希星は高校生になっていたが、響音のことを思い出すことはほとんどなくなっていた。最初は頻繁に手紙のやりとりをしていたが、次第に回数は減り、ついには途絶えてしまった。
「あの約束、忘れてるんじゃないか……?」
そんな疑念が心をよぎるたび、希星はそれを振り払った。きっと、お互いに忙しくなっただけだと。
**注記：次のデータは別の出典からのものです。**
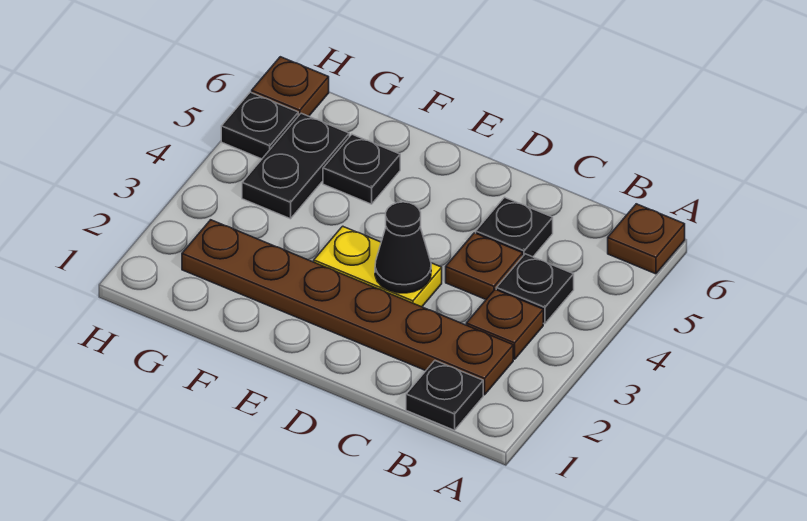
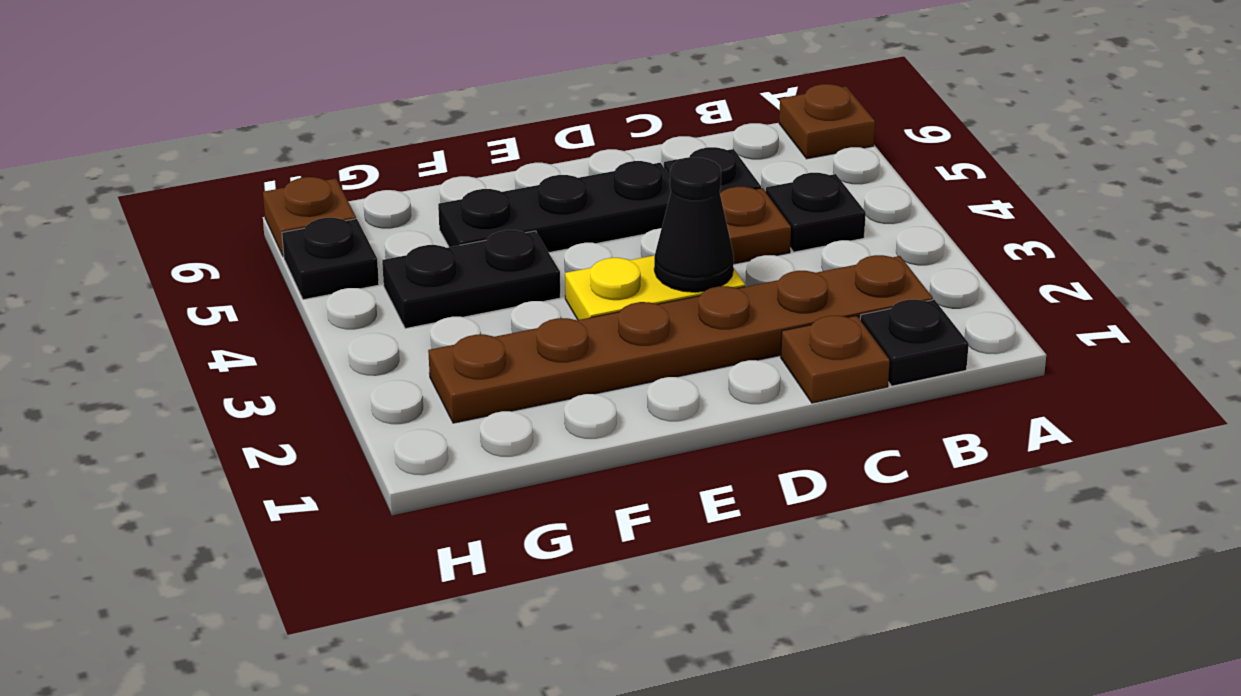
brown 1x1 plate [466,289,543,359] -> brown 1x1 plate moved to [781,316,890,403]
black 1x1 plate [323,134,400,204] -> black 1x3 plate [438,161,671,252]
black 1x2 plate [242,113,349,219] -> black 1x2 plate turned to [382,230,560,329]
だが、どこかで薄々気づいていた。自分の心のどこかで、あの夜の約束を信じることをやめてしまっていたことに。
「流れ星に願いをかけると叶う?」
そんなの、子どもじみた幻想にすぎない——。
3. 星が降る夜
冬のある夜。
希星は塾帰りに、ふと夜空を見上げた。吐く息は白く、街の喧騒から少し離れた公園のベンチに腰を下ろす。
「流れ星か……。」
幼い頃の思い出が、不意に心をよぎる。
彼女が最後に残した言葉。
「もし私が遠くに行っても、流れ星にお願いしたら会えるかもしれないね。」
「……まさか。」
そんなことを考えていると、空に一筋の光が走った。
希星の胸が、高鳴った。
(試してみるだけなら……。)
「……もし、もし響音が今も覚えているなら——。」
希星は願った。幼い頃と同じように、流れ星に向かって。
(もう一度、会いたい。)
4. 再会
願いをかけた瞬間、ポケットの中のスマホが震えた。
「え……?」
画面を開くと、見慣れない番号からのメッセージ。
『今、日本にいるの。ねぇ、まだ流れ星にお願い、してくれてる?』
心臓が跳ねるような感覚がした。
「まさか……。」
信じられない気持ちで、震える指で返信を打つ。
『今、した。』
数秒後、返信が届く。
『やっぱりね。私も今、流れ星を見たんだ。きらと同じ空の下で。』
胸が、熱くなる。
「おいおい……本当に叶っちゃうのかよ……。」
希星は空を仰いだ。
そこには、彼がかつて信じられなくなったはずの奇跡が、確かに輝いていた。
5. ふたりの約束
後日、希星は駅前で響音と再会した。
彼女は昔と変わらない笑顔で、少しだけ大人びた雰囲気をまとっていた。
「ねぇ、きら。ちゃんと願ってくれたんだね。」
「……信じてなかったんだけどな。」
「でしょ? でも、叶っちゃったね。」
響音は楽しそうに笑う。その姿を見ながら、希星は思う。
(……きっと、ネズミが神様のもとに一番にたどり着いたのは、ただ足が速かったからじゃない。信じる心があったから——。)
「じゃあ、次の願いも一緒にしよっか?」
「え?」
「次は……また、ずっと一緒にいられるように。」
響音が、流れる星を指差す。
今度はもう、迷うことはなかった。
希星はそっと目を閉じて——ふたりで、願った。
エンディング
願いは、ただ待つだけじゃ叶わない。
でも、信じる心があれば——
たとえ遠く離れていても、きっと星はつないでくれる。
夜空に降る流星に、ふたりの願いがそっと溶けていった。
——これは、小さな奇跡が起こる夜の物語。